---- KUTIPAN TEKS

Hukum Meninggalkan Salat

Di antara poin penting yang mesti diketahui oleh seorang muslim perihal ibadah salat adalah tentang hukum bagi orang yang meninggalkan salat. Dalil-dalil dari al-Qur’an dan Hadis sangat jelas menggambarkan betapa pentingnya ibadah yang agung ini dan kedudukan orang-orang yang meninggalkannya.

--------
---- MATERI YANG DIBERIKAN

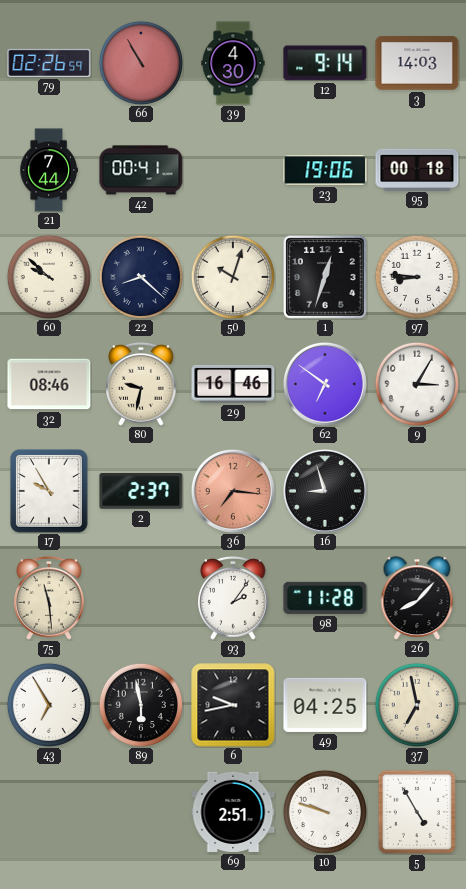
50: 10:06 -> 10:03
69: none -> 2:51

--------

*TUGAS YANG DIKERJAKAN:*
A. Menurut kutipan teks tentang hukum meninggalkan salat, apa yang digambarkan dengan sangat jelas oleh dalil-dalil dari al-Qur’an dan Hadis?
B. Salin kata demi kata bagian kutipan teks tentang hukum meninggalkan salat, mulai dari "Di antara poin" sampai "orang-orang yang meninggalkannya.".

*HASIL TIAP TUGAS:*
A. Dalil-dalil itu menggambarkan betapa pentingnya ibadah salat yang agung ini dan kedudukan orang-orang yang meninggalkannya.

B.
Di antara poin penting yang mesti diketahui oleh seorang muslim perihal ibadah salat adalah tentang hukum bagi orang yang meninggalkan salat. Dalil-dalil dari al-Qur’an dan Hadis sangat jelas menggambarkan betapa pentingnya ibadah yang agung ini dan kedudukan orang-orang yang meninggalkannya.